Have you ever started dating someone only to find that you left you outside the door? If so, you’re not alone. People often pretend to be someone they’re not in the early stages of a relationship. They pretend because they want to make a good impression, want to give the relationship a chance to get started before they let their hair down (so to speak), or they want to avoid conflict. For some reason or other, people think being themselves just isn’t good enough.
So people act nice, pretend to have similar interests as their partner, seldom disagree, wear clothes that are actually painful, laugh at jokes they don’t think are funny, and act as though they are quite the gentleman/lady. The problem with this is at some time, somewhere down the road, you get tired of pretending; at some point the real you creeps in.
Now, all of a sudden your partner is wondering what the heck happened to you. You didn’t use to be this vocal, out-going, opinionated, strong willed etc. What happened to the kind, quiet, polite person who used to be on these dates??? Your partner begins to feel like the rug got pulled out from under him/her…and rightly so.

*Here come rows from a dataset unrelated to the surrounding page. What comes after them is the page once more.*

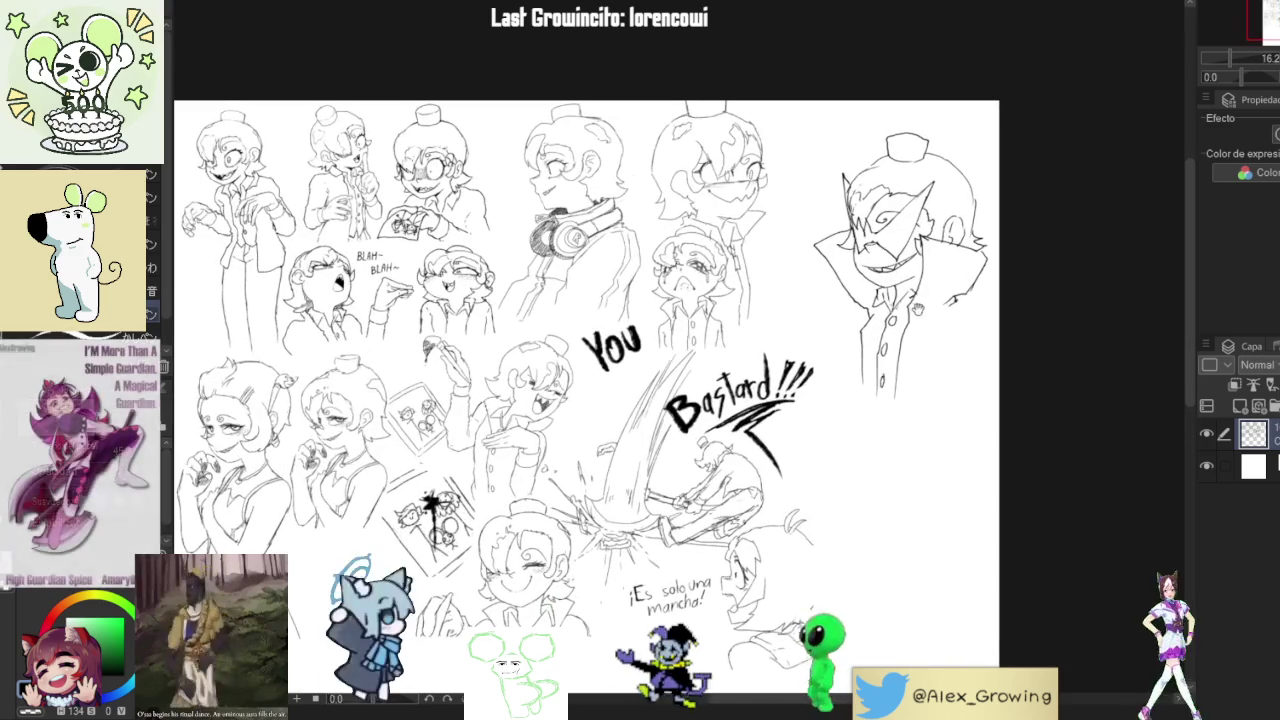
left_click_drag(835, 368, 872, 362)
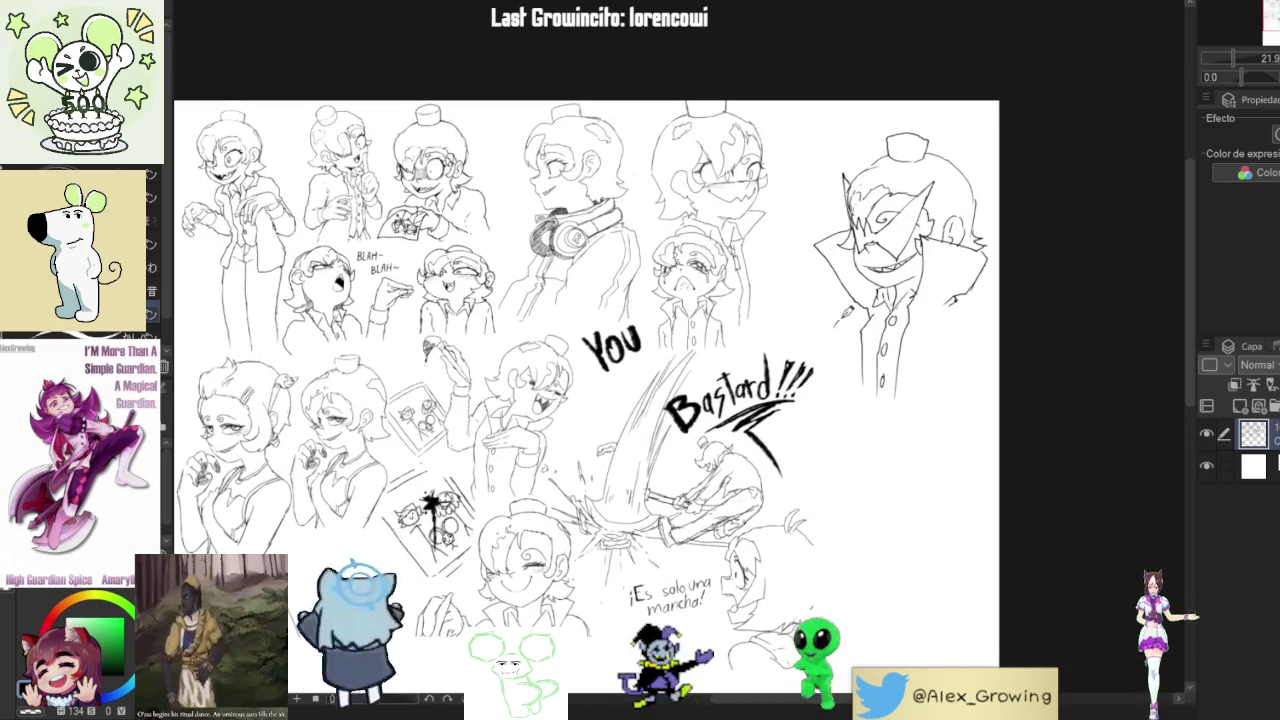
scroll(880, 300, "up", 2)
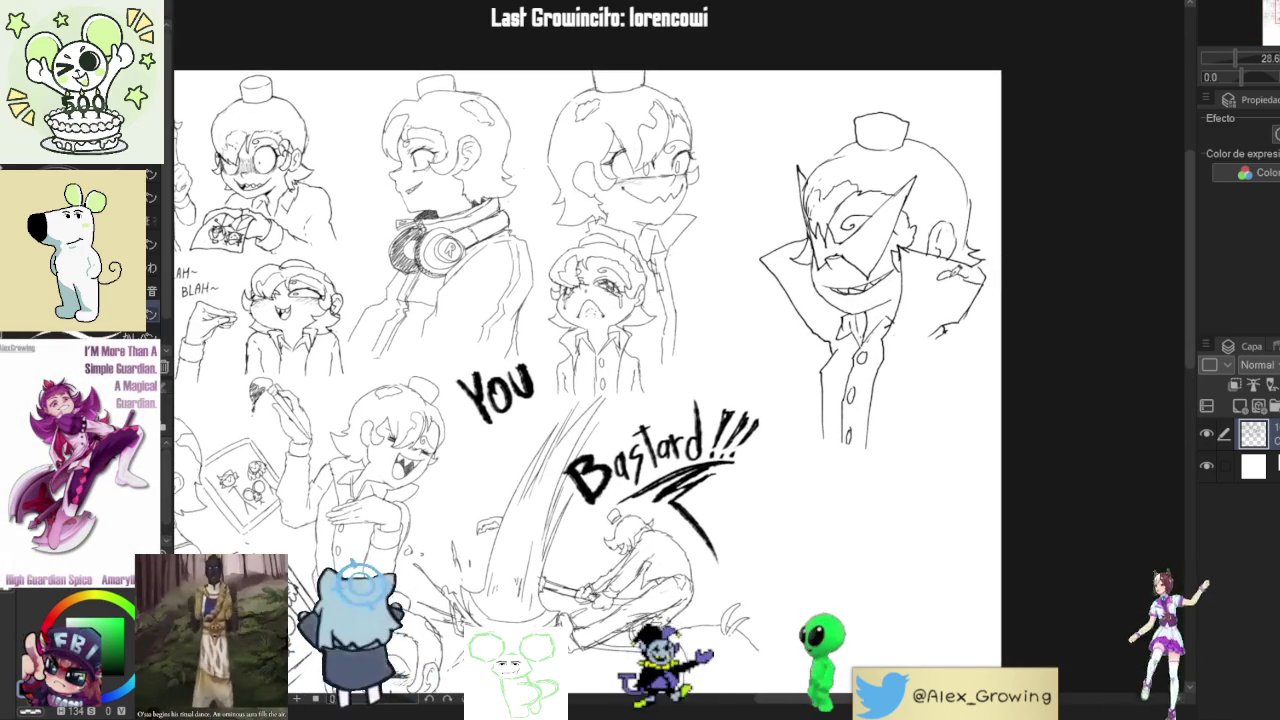
Sketch wavy folds along the caped figure's high collar and shoulder.
left_click_drag(968, 266, 944, 300)
left_click_drag(966, 282, 898, 338)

Acting like you think someone wants you to act in order for him/her to like you is deceptive. The person ends up liking the façade. Eventually that façade has to come down and the only person left is the real you. If you have any hope of having an honest, healthy relationship, you have to be honest and healthy from the start. It’s best for both of you to know the real person so you can make a good decision about whether or not you’re right for each other.
If it’s not a fit, so be it. If it is a fit–you know it’s real.
Challenge: Whenever you’re starting a new relationship, be authentically you from the start. Don’t pretend to be someone you’re not for any reason. Be comfortable in your skin and bring you to the table. This will save you years of relationship problems down the line.